New ZealandNorwayPakistanPeruPolandPeurto RicoRomaniaRussiaSingaporeSouth AfricaSudanSwedenThailandTurkeyUnited KingdomUSAUzbekistan

62-66 Clinical rheumatology. 1996, 15. Suppl. 1

The Use of a Low Starch Diet in the Treatment of Patients Suffering from Ankylosing Spondylitis


* Immunology Section, Division of Life Sciences. King's College. London.

* * Department of Rheumatology, UCL School of Medicine, Middlesex Hospital. London, England.
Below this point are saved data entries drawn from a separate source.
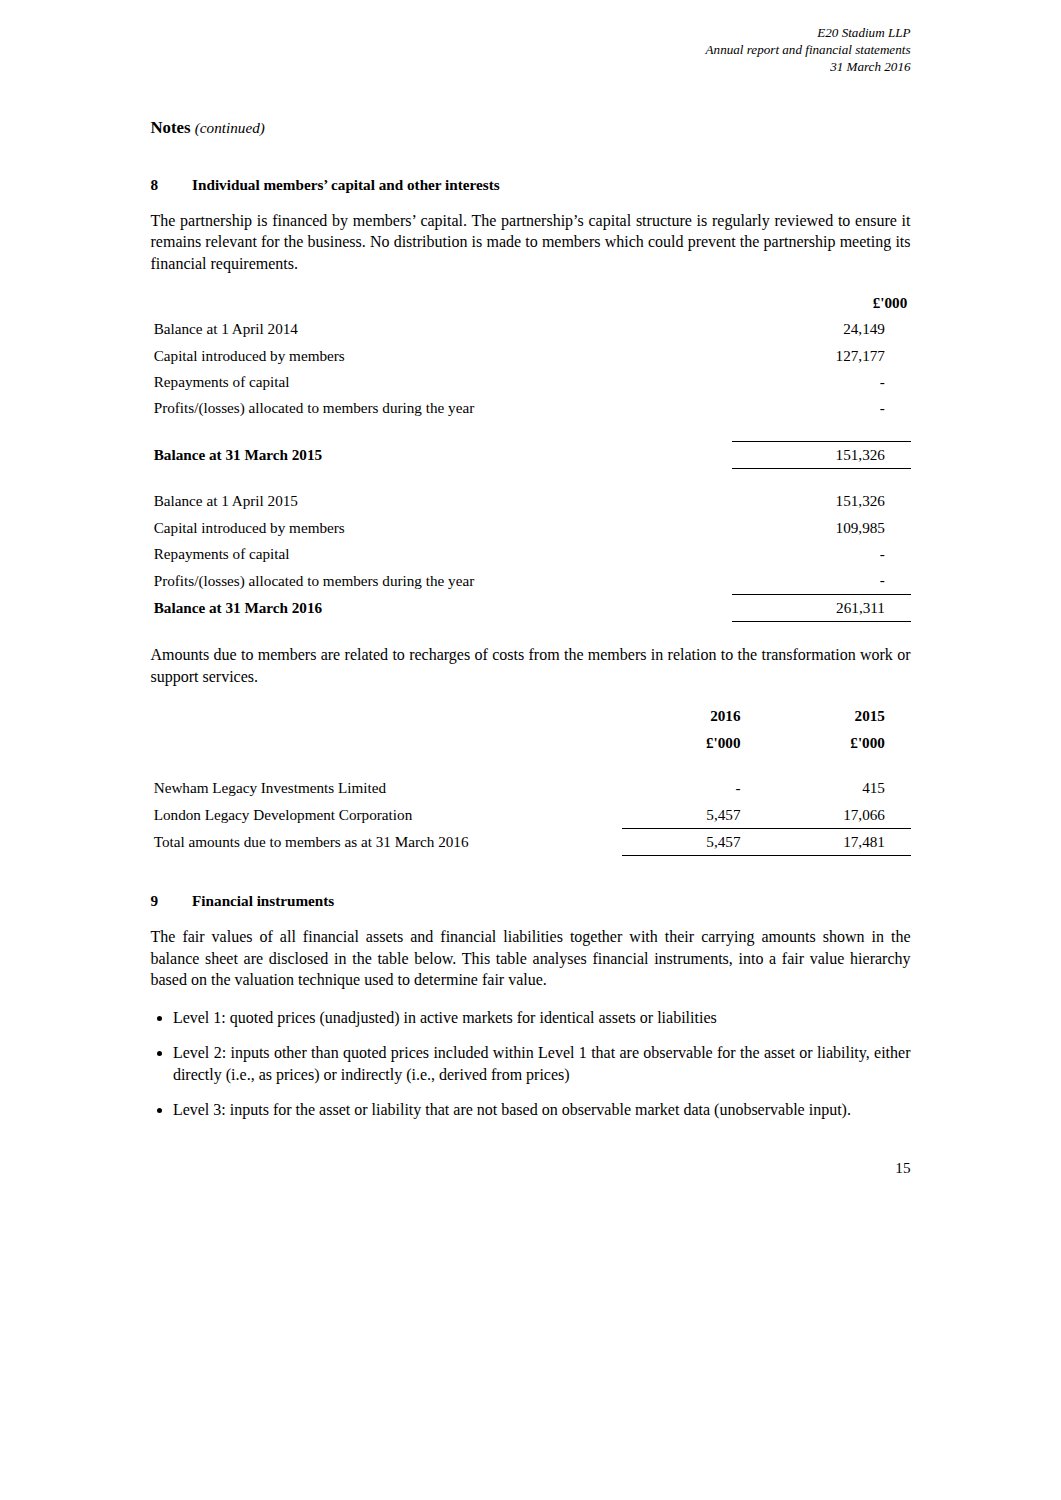E20 Stadium LLP
Annual report and financial statements
31 March 2016
Notes (continued)
8 Individual members’ capital and other interests
The partnership is financed by members’ capital. The partnership’s capital structure is regularly reviewed to ensure it remains relevant for the business. No distribution is made to members which could prevent the partnership meeting its financial requirements.
| | £'000 |
| Balance at 1 April 2014 | 24,149 |
| Capital introduced by members | 127,177 |
| Repayments of capital | - |
| Profits/(losses) allocated to members during the year | - |
| Balance at 31 March 2015 | 151,326 |
| Balance at 1 April 2015 | 151,326 |
| Capital introduced by members | 109,985 |
| Repayments of capital | - |
| Profits/(losses) allocated to members during the year | - |
| Balance at 31 March 2016 | 261,311 |
Amounts due to members are related to recharges of costs from the members in relation to the transformation work or support services.
| | 2016 | 2015 |
| | £'000 | £'000 |
| Newham Legacy Investments Limited | - | 415 |
| London Legacy Development Corporation | 5,457 | 17,066 |
| Total amounts due to members as at 31 March 2016 | 5,457 | 17,481 |
9 Financial instruments
The fair values of all financial assets and financial liabilities together with their carrying amounts shown in the balance sheet are disclosed in the table below. This table analyses financial instruments, into a fair value hierarchy based on the valuation technique used to determine fair value.
Level 1: quoted prices (unadjusted) in active markets for identical assets or liabilities
Level 2: inputs other than quoted prices included within Level 1 that are observable for the asset or liability, either directly (i.e., as prices) or indirectly (i.e., derived from prices)
Level 3: inputs for the asset or liability that are not based on observable market data (unobservable input).
15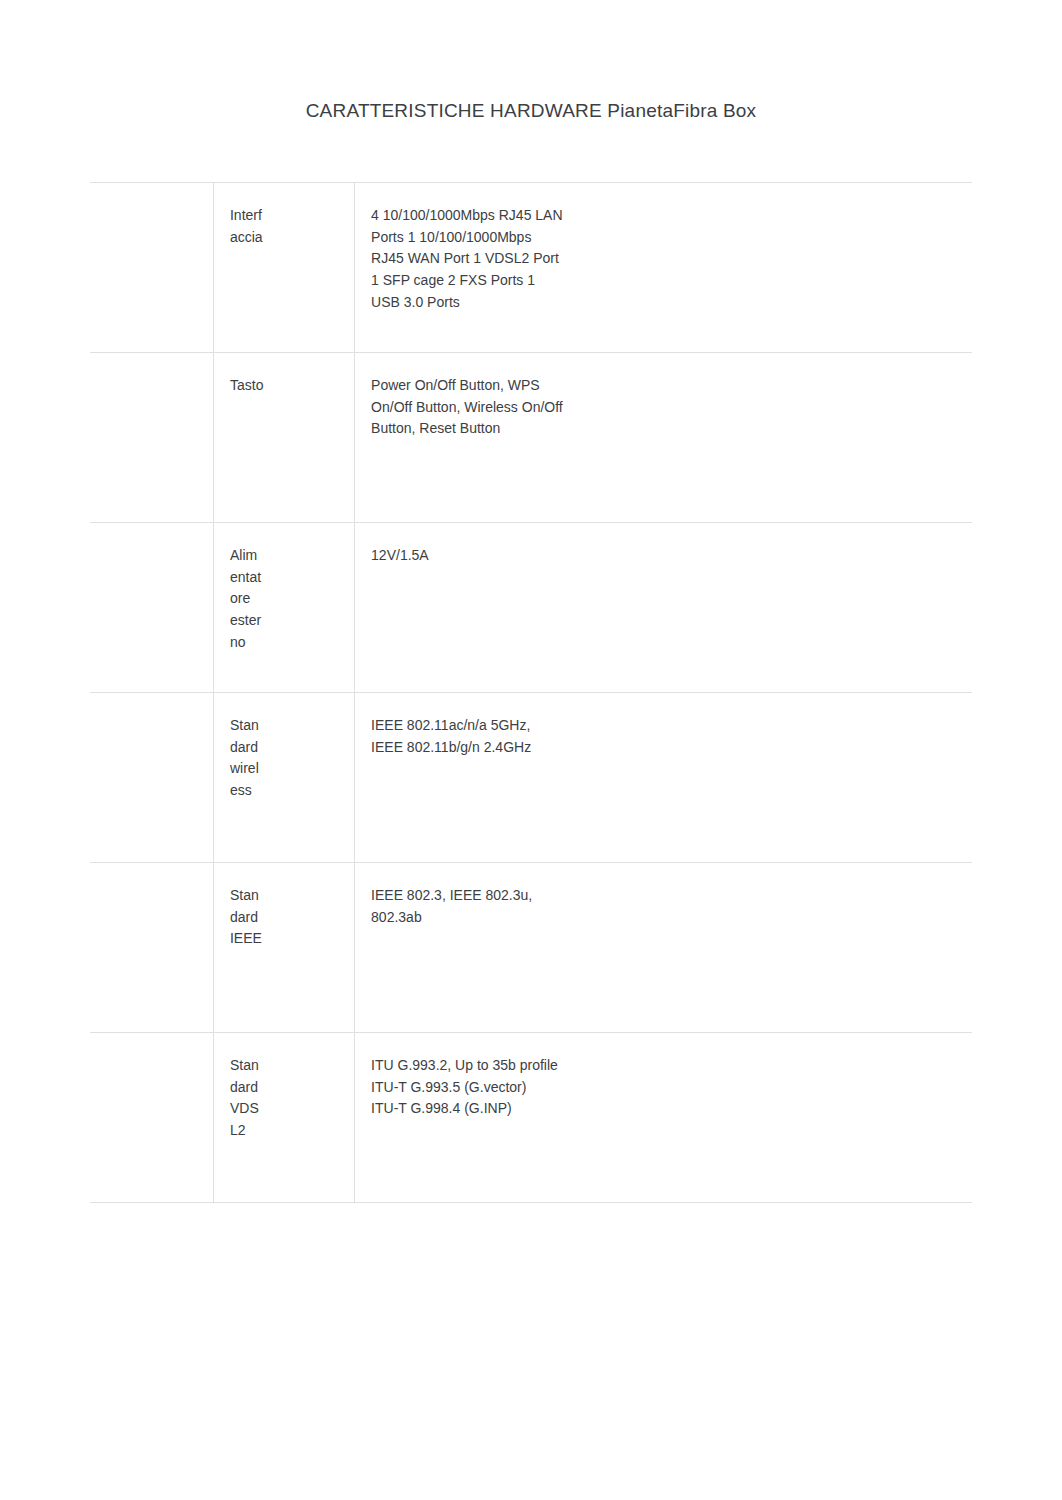CARATTERISTICHE HARDWARE PianetaFibra Box
| | Interf accia | 4 10/100/1000Mbps RJ45 LAN Ports 1 10/100/1000Mbps RJ45 WAN Port 1 VDSL2 Port 1 SFP cage 2 FXS Ports 1 USB 3.0 Ports |
| | Tasto | Power On/Off Button, WPS On/Off Button, Wireless On/Off Button, Reset Button |
| | Alim entat ore ester no | 12V/1.5A |
| | Stan dard wirel ess | IEEE 802.11ac/n/a 5GHz, IEEE 802.11b/g/n 2.4GHz |
| | Stan dard IEEE | IEEE 802.3, IEEE 802.3u, 802.3ab |
| | Stan dard VDS L2 | ITU G.993.2, Up to 35b profile ITU-T G.993.5 (G.vector) ITU-T G.998.4 (G.INP) |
Summary The majority of ankylosing spondylitis (AS) patients not only possess HLA-B27, but during active phases of the disease have elevated levels of total serum IgA, suggesting that a microbe from the bowel flora is acting across the gut mucosa.
Biochemical studies have revealed that Klebsiella bacteria, not only possess 2 molecules carrying sequences resembling HLA-B27 but increased quantities of such microbes are found in fecal samples obtained from AS patients and such patients have Crohn's like lesions in the ileo-caecal regions of the gut. Furthermore AS patients from 10 different countries have been found to have elevated levels of specific antibodies against Klebsiella bacteria. It has been suggested that these Klebsiella microbes, found in the bowel flora, might be the trigger factors in this disease and therefore reduction in the size of the bowel flora could be of benefit in the treatment of AS patients.
Microbes from the bowel flora depend on dietary starch for their growth and therefore a reduction in starch intake might be beneficial in AS patients. A "low starch diet" involving a reduced intake of "bread, potatoes, cakes and pasta" has been devised and tested in healthy control subjects and AS patients. The "low starch diet" leads to a reduction of total serum IgA in both healthy controls as well as patients, and furthermore to a decrease in inflammation and symptoms in the AS patients.
The role of a "low starch diet" in the management of AS requires further evaluation.

Key words Ankylosing spondylitis, Low Starch Diet, Treatment of AS.


The discovery that the majority of patients with ankylosing spondylitis (AS) are HLA-B27 positive has led to a search of suitable biochemical models which could explain the association, the two most important being the "receptor theory" and the "molecular mimicry theory" (1). Using the "molecular mimicry theory" as a model, 2 molecules have been identified in Klebsiella microorganisms, which possess sequences resembling HLA-B27 (2,3). Furthermore AS patients from 10 different countries have been found to have elevated levels of specific antibodies against Klebsiella microorganisms (4) and it has been suggested that these microbes are probably the causative agents of this disease (5). These observations could be of relevance in the treatment and even prevention of this condition.


Elevated levels of total serum IgA are found in AS patients during active phases of the disease (6,7) and this correlates with elevations in acute phase reactants such as erythrocyte sedimentation rate (ESR) and serum C-reactive protein (CRP), as well as with increased isolation of Klebsiella microbes from fecal samples (8). Furthermore ileo-colonoscopic studies from Ghent in Belgium, have revealed that during active phases of the disease, over 50% of AS patients have microscopic Crohn's like lesions in the gut mucosa (9).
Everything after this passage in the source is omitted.